Directions
Repeat all of the records word for word, but skip any picture.

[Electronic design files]

►

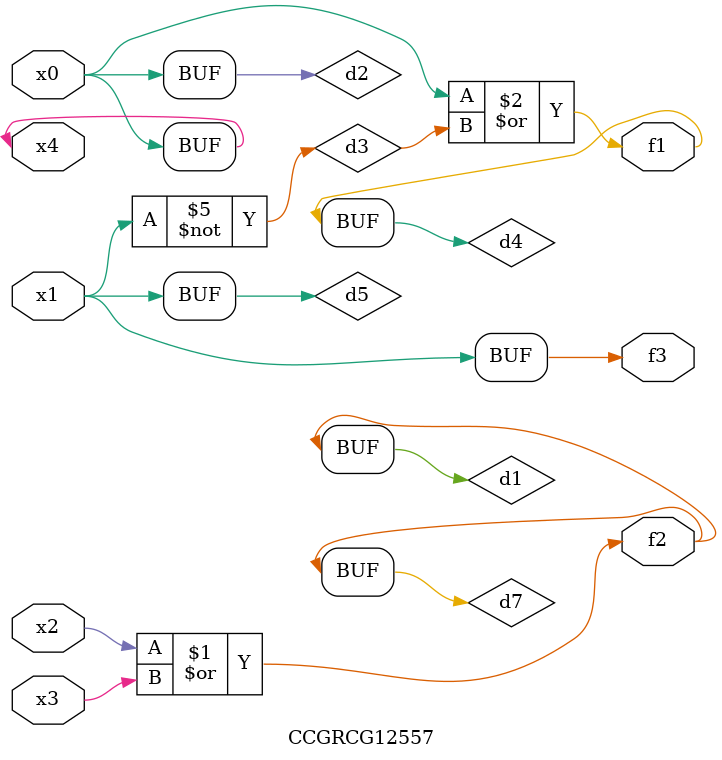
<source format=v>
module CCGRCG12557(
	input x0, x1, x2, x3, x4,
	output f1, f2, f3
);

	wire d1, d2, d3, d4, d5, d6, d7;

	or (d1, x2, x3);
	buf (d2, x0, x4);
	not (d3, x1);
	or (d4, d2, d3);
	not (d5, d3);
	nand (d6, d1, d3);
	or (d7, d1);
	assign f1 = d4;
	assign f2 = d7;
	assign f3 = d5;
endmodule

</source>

◄

Your solution
<source format=v>
module CCGRCG12557(
	input x0, x1, x2, x3, x4,
	output f1, f2, f3
);

	wire d1, d2, d3, d4, d5, d6, d7;

	or (d1, x2, x3);
	buf (d2, x0, x4);
	not (d3, x1);
	or (d4, d2, d3);
	not (d5, d3);
	nand (d6, d1, d3);
	or (d7, d1);
	assign f1 = d4;
	assign f2 = d7;
	assign f3 = d5;
endmodule

</source>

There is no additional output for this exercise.